WITH the Miami Heat given Saturday off by coach Erik Spoelstra, there was no need to answer the question that never results in an honest answer, or any answer, anyway:
Who would you rather face in the next round?
The question will answer itself in today's Game 7 between the Brooklyn Nets and Toronto Raptors at Air Canada Centre, the winner to arrive at AmericanAirlines Arena for Tuesday's Game 1 of the Eastern Conference semifinals.
But let's be real: There is a reason the Heat executive suite has been stocked with Canadian Club for the weekend, a reason Canadian bacon and Tim Hortons will be featured at the player brunch today, a reason Spoelstra will flip a loonie to decide which team defends which basket during today's practice.
The Heat not only swept the four-game season series from the Raptors, but have won the past 15 meetings, never losing to Toronto during the Big Three era.
By contrast, the Heat went 0-4 against the Nets this season, losing both pre-season games to Brooklyn as well.
You do the math.
Spoelstra, of course, won't.
"Typically in this league, it just matters about you," he said before giving his team Saturday off. "You can do case studies whether things translate from the regular season to the post-season. But even dial in deeper, it just doesn't from one series to another, or one game to another, or a quarter to another. It's a whole different ball game in the playoffs."
The Heat have created their own case studies since LeBron James, Dwyane Wade and Chris Bosh came together these past four years, turning regular-season struggles against the Boston Celtics, Chicago Bulls and New York Knicks into post-season success, at times relatively easy post-season success.
So surely if it's the Nets who arrive Tuesday, there will be the typical bravado of welcoming the challenge, playing the team supposedly built for this moment, the type of luxury-tax scoundrels that had Micky Arison voting against this current collective-bargaining agreement. Blah, blah, blah.
Don't kid yourself. The reality is they hope the Raptors aren't extinct by Monday.
Yes, DeMar DeRozan is a justifiable all-star, Kyle Lowry as legitimate as any Eastern Conference threat at point guard, Jonas Valanciunas far more in the pivot than anything the Nets offer.
But it's simply not what Paul Pierce, Kevin Garnett, Joe Johnson, Deron Williams and Andrei Kirilenko bring in terms of playoff savvy.
"Whatever team you play, you've got to understand the game they play and don't try to play their game," Wade said amid his own playoff watch. "You have to play your game. So Toronto's up and down; you don't want to play that game. Brooklyn is slow down; we don't want to play that game so much. You've got to try to play your game."

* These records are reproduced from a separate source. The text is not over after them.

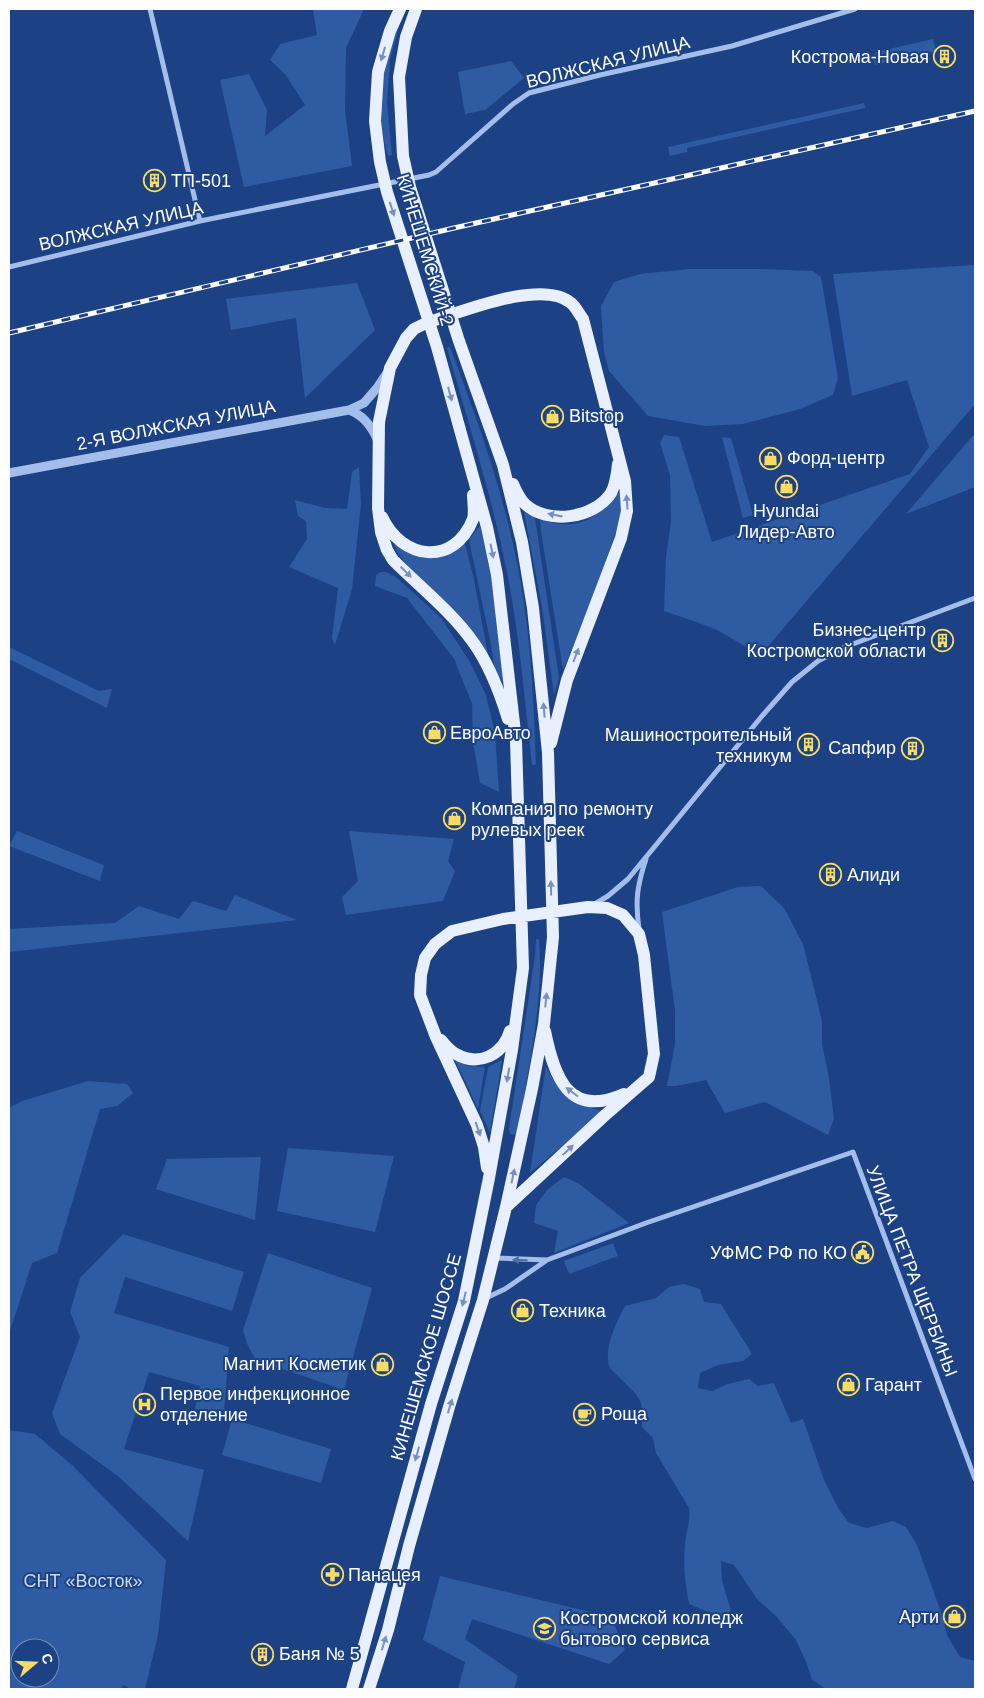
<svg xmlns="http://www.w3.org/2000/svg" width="984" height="1698" viewBox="0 0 984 1698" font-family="Arial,sans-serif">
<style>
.green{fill:#2f5ba3;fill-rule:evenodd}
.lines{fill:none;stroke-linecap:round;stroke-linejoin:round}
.minor{stroke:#a4beeb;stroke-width:5}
.tertiary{stroke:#a4beeb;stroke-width:9}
.primary{stroke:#e8effe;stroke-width:12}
.rail-casing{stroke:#fff;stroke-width:5}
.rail{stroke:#1c4285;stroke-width:3;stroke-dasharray:9;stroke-linecap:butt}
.oneway{fill:#7890bb}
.oneway2{fill:#4c6da9}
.labels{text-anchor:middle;stroke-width:4;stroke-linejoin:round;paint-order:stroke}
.poi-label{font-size:18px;fill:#fff;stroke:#1c4285;text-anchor:start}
.street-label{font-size:18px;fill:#fff;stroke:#1c4285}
.park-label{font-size:18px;fill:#c8daf8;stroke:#1c4285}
</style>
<rect width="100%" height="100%" fill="#1c4285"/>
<path class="green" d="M313,9H364L346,48L345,110L352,166L244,187L220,80L249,74L267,110L265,136L305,105L285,74L270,60L280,44L317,35Z
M401,19L390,60L387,103L392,155L388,156C379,124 378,88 387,56C390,44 396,31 401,19Z
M933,39L936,51L875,65L873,55L876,52Z
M511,61L524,78L485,110L465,114L458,72Z
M864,103L865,108L687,148V152L670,156L668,147Z
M975,265V404L763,652L743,645L717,630L699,623L664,611L666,557L671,522L670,475L660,443L664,435L679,437L712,542L910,474L929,447L907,380L852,396L833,274Z
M689,269H762L813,271L821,277L838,378L833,395L800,409L743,424L705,426L648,416L609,371L604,352L601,306L614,282L640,274Z
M357,283L375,330L305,398L296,318L231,330L226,299Z
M450,347C482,432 513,519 525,610C532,661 534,713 536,765H532C524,696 519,626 504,558C489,487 467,418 447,348Z
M975,433V487L906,514Z
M722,437L731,438L753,515L743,518Z
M359,467L361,505L352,589L335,645L332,638L338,588L289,567L307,539L306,521L298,516L295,500L325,508L347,509L352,472Z
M621,490L622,509L617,529L587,613L563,670L541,531L540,520C582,531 594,520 621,490Z
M524,512L535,518L559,678L554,695L542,607Z
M480,525L491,577L507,690L494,666L491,645L469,540Z
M395,544C422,562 439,564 465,544L473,575L489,659C478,642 467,622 453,608C430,586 409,573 394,546Z
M381,572H386L396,577L441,618L470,662L486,695L495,733L499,792L480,783L473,742L472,703L458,669L455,660L407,598L375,586L376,575Z
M9,647L99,691L112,689L107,708L9,659Z
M17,831L104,865L100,881L9,846Z
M349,831L454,839L448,861L455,871L443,901L346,915L342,897L358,881Z
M761,886L784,908L803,944L822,1021V1044L829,1078L834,1119L828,1135L765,1102L725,1113L706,1080L676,1086H667L675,1044V1011L662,912L738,887Z
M235,895L297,920L9,952V929L115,923L139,906L179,919L193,901L226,911Z
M536,939H539C544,1003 528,1068 518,1131L515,1135L510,1134L509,1129L535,956Z
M455,1060L468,1066L485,1067L478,1109Z
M502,1060L490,1133L480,1111L488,1067Z
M546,1066C560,1095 571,1105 604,1111L530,1173Z
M88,1081L127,1084L133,1093L117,1106L100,1109L57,1253L32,1263L9,1334V1108L22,1101Z
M288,1148L394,1156L375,1232L277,1211Z
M261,1157L255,1220L156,1189L167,1159Z
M564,1177L578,1183L629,1223L554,1253L558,1231L534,1223L536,1205L547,1190Z
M123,1234L244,1272L232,1311L125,1277L114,1313L229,1347L224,1412L195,1409L200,1386L149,1372L124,1449L204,1470L188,1541L119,1477L60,1434L52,1413L80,1337L70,1312L80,1278Z
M613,1243L618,1256L569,1274L564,1261Z
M268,1253L372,1288L344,1390L256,1360L248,1346L243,1330Z
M684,1284L700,1289L704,1302L721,1304L752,1354L743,1361L718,1365L700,1373L698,1388L712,1391L728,1384L749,1379L758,1386L774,1383L791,1423L803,1419L824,1480L838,1508L849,1523L867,1528L893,1521L906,1527L917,1545L942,1615L947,1635L960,1657L975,1661V1687L971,1689H826L812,1680L807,1664L796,1640L776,1616L757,1599L734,1565L721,1561L722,1581L731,1611L723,1618L689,1604C685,1583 683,1564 685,1544C686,1531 691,1521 689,1508L656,1453L653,1438L642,1427C644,1396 639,1398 619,1377C616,1374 611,1370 609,1366C604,1347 616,1323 625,1306L656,1298L669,1287Z
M232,1419L331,1449L321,1483L222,1455Z
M9,1430L35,1434L72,1465L166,1560L158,1635L145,1689H130L124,1685L120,1689H9ZM20,1648H50V1678H20Z
M440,1576L611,1617L625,1650L609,1664L472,1619L465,1639L518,1676L514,1689H458L465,1662L423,1640Z"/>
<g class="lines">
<path class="minor" d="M150,9L200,221
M9,267L200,221L429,175L436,172L513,104L529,93L600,75L732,46L855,9
M593,905L608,896L628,879L762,716L792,682L818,661L845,647L975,598
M639,929C635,901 637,886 646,859
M495,1258L547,1260
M486,1298L505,1289L547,1260L646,1223L853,1152L975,1479"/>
<path class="tertiary" d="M349,410C363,415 371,425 377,439
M9,473L349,410L364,403L377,388L387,373"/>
<path class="primary" d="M513,484C516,491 519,498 525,504C547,525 594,519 611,493C616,484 617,474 618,464
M382,517C402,560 454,567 473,519C475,512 473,502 473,495
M508,719C500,693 489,664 473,642C451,611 420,587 393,560L387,550L381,532L378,508L379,422L390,368L406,338L414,329L426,323C459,313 542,278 571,303C576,307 579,314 583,319L625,481L627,511L621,538L567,680L551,743
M545,1031C554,1076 568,1119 624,1094
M441,1040C445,1045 450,1051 456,1054C479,1067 503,1055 510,1031
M487,1168L484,1147L477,1125L436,1037L420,995L421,975L425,958L435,944L452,931L503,919L588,907L607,908L623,915L639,934L644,955L654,1054L649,1077L603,1117L506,1207
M352,1689L431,1404L464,1301L489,1178L512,1050L523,968L516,741L497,575L487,527L437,347L387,192L380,162L375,121L378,72L390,31L400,9
M369,1689L388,1630L409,1546L449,1407L483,1300L506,1207L532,1089L544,1024L553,937L548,753L533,608L522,542L503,465L459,341L410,187L403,156L399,77L406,37L416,9"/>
<defs>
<path id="rail" d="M9,333L454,228L975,111"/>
</defs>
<use href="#rail" class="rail-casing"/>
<use href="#rail" class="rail"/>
</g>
<defs><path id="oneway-solid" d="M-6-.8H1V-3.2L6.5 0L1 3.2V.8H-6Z" transform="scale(1.25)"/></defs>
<g class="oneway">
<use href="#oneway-solid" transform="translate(383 54) rotate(106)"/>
<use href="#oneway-solid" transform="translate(392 209) rotate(72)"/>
<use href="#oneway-solid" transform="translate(450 394) rotate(75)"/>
<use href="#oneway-solid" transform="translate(627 502) rotate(-94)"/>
<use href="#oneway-solid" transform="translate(555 515) rotate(-169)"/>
<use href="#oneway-solid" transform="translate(492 551) rotate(78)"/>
<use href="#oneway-solid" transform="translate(406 572) rotate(45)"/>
<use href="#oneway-solid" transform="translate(576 655) rotate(-69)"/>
<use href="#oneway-solid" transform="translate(544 710) rotate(-95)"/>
<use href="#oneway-solid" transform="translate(551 888) rotate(-91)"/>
<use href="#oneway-solid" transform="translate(546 1000) rotate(-84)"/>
<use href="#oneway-solid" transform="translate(508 1075) rotate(100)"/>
<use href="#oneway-solid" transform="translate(572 1092) rotate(-143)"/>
<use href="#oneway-solid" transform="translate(478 1129) rotate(71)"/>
<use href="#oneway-solid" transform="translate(568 1150) rotate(-43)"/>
<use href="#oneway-solid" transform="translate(513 1176) rotate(-78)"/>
<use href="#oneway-solid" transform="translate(464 1299) rotate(104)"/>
<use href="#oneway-solid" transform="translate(450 1406) rotate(-73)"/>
<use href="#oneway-solid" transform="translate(417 1454) rotate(106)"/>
<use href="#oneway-solid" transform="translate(384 1643) rotate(-73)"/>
</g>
<use class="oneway2" href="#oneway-solid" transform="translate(520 1260) rotate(-178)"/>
<defs>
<symbol id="building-ring" viewBox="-11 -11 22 22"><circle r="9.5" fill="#1c4285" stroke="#fbdb61" stroke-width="1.5"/><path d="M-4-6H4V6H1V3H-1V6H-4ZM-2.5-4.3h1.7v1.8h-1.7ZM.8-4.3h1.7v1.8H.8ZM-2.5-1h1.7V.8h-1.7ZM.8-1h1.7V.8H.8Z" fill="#fbdb61"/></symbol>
<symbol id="shop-ring" viewBox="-11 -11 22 22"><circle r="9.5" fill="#1c4285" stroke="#fbdb61" stroke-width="1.5"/><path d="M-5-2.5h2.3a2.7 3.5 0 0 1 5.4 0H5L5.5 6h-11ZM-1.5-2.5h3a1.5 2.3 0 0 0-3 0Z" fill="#fbdb61"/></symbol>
<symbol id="civic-ring" viewBox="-11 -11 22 22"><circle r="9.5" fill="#1c4285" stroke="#fbdb61" stroke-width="1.5"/><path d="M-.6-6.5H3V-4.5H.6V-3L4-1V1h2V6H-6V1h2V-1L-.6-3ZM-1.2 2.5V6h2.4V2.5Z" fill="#fbdb61"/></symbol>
<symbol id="hospital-ring" viewBox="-11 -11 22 22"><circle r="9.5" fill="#1c4285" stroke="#fbdb61" stroke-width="1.5"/><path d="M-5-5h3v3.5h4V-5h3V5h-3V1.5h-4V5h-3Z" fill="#fbdb61"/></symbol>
<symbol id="cafe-ring" viewBox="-11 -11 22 22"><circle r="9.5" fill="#1c4285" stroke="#fbdb61" stroke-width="1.5"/><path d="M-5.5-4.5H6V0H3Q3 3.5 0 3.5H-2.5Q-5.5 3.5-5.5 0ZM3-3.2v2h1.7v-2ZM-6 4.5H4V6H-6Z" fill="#fbdb61"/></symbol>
<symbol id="pharmacy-ring" viewBox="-11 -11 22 22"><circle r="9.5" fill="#1c4285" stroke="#fbdb61" stroke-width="1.5"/><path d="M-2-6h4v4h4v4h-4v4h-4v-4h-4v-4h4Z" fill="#fbdb61"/></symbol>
<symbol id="university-ring" viewBox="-11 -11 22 22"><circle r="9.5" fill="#1c4285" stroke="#fbdb61" stroke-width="1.5"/><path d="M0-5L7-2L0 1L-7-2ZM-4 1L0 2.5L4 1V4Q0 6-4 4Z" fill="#fbdb61"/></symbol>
</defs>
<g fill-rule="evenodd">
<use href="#building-ring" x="932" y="44" width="25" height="25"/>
<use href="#building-ring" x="142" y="168" width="25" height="25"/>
<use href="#shop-ring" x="540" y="404" width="25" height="25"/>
<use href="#shop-ring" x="758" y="446" width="25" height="25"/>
<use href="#shop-ring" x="774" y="474" width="25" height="25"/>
<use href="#building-ring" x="930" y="628" width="25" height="25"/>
<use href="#shop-ring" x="422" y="720" width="25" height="25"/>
<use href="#building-ring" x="796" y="732" width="25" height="25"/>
<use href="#building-ring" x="900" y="736" width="25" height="25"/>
<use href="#shop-ring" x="442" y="806" width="25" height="25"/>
<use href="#building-ring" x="818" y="862" width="25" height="25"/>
<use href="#civic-ring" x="850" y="1240" width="25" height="25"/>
<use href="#shop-ring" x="510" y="1298" width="25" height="25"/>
<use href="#shop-ring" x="370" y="1352" width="25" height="25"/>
<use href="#shop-ring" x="836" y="1372" width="25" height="25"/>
<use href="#hospital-ring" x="132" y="1392" width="25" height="25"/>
<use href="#cafe-ring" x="572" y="1402" width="25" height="25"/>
<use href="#pharmacy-ring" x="320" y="1562" width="25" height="25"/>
<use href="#shop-ring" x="942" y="1604" width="25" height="25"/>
<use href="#university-ring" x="532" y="1616" width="25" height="25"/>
<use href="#building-ring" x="250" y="1642" width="25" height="25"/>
</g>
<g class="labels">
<g class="poi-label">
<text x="929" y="63" text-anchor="end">Кострома-Новая</text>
<text x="171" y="187">ТП-501</text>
<text x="569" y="422">Bitstop</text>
<text x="787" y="464">Форд-центр</text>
<text x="786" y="517" text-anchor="middle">Hyundai<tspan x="786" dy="21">Лидер-Авто</tspan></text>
<text x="926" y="636" text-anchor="end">Бизнес-центр<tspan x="926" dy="21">Костромской области</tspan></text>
<text x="450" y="739">ЕвроАвто</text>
<text x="792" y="741" text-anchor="end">Машиностроительный<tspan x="792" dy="21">техникум</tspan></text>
<text x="896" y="754" text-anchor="end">Сапфир</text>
<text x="471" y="815">Компания по ремонту<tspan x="471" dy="21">рулевых реек</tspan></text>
<text x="847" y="881">Алиди</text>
<text x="847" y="1259" text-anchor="end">УФМС РФ по КО</text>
<text x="539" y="1317">Техника</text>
<text x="366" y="1370" text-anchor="end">Магнит Косметик</text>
<text x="865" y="1391">Гарант</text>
<text x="160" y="1400">Первое инфекционное<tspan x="160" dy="21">отделение</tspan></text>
<text x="601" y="1420">Роща</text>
<text x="348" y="1581">Панацея</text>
<text x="939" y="1623" text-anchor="end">Арти</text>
<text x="560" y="1624">Костромской колледж<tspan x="560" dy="21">бытового сервиса</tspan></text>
<text x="279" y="1660">Баня № 5</text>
</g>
<g class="street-label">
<text transform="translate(608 62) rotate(-14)" y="6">ВОЛЖСКАЯ УЛИЦА</text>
<text transform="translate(121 226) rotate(-13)" y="6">ВОЛЖСКАЯ УЛИЦА</text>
<text transform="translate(425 250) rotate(73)" y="6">КИНЕШЕМСКИЙ-2</text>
<text transform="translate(176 425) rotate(-11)" y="6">2-Я ВОЛЖСКАЯ УЛИЦА</text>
<text transform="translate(912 1271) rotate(69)" y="6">УЛИЦА ПЕТРА ЩЕРБИНЫ</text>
<text transform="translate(426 1357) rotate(-74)" y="6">КИНЕШЕМСКОЕ ШОССЕ</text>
</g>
<g class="park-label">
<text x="83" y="1587">СНТ «Восток»</text>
</g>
</g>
<rect width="984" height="1698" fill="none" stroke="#ffffff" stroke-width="20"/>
<g transform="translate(35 1663) rotate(71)"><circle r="24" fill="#1c4285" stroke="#778eb6"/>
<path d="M0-4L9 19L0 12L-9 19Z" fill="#fbdb61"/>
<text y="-8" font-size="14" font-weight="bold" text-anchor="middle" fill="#ffffff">С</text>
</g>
</svg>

The reality is it would be easier for the Heat to slow down the Raptors, or at least keep pace, than speed up the Nets.
Against the Raptors, the matchups could be more traditional, perhaps even minutes for Greg Oden against Valanciunas.
Against the Nets, it would be difficult to go with Udonis Haslem in the starting lineup. If he defends Garnett, then it's Bosh against Pierce or Johnson or perhaps Shaun Livingston (if he starts) at the outset. On the other end, Garnett could defend Bosh, with Pierce biding his time against Haslem.
That's not to say James, Wade and Bosh couldn't and shouldn't wear down either opponent, especially an opponent coming off a seven-game series, with no more than one day off between games in the second round.
It's just that in this case, the Canadian exchange rate appears more favourable for the Heat.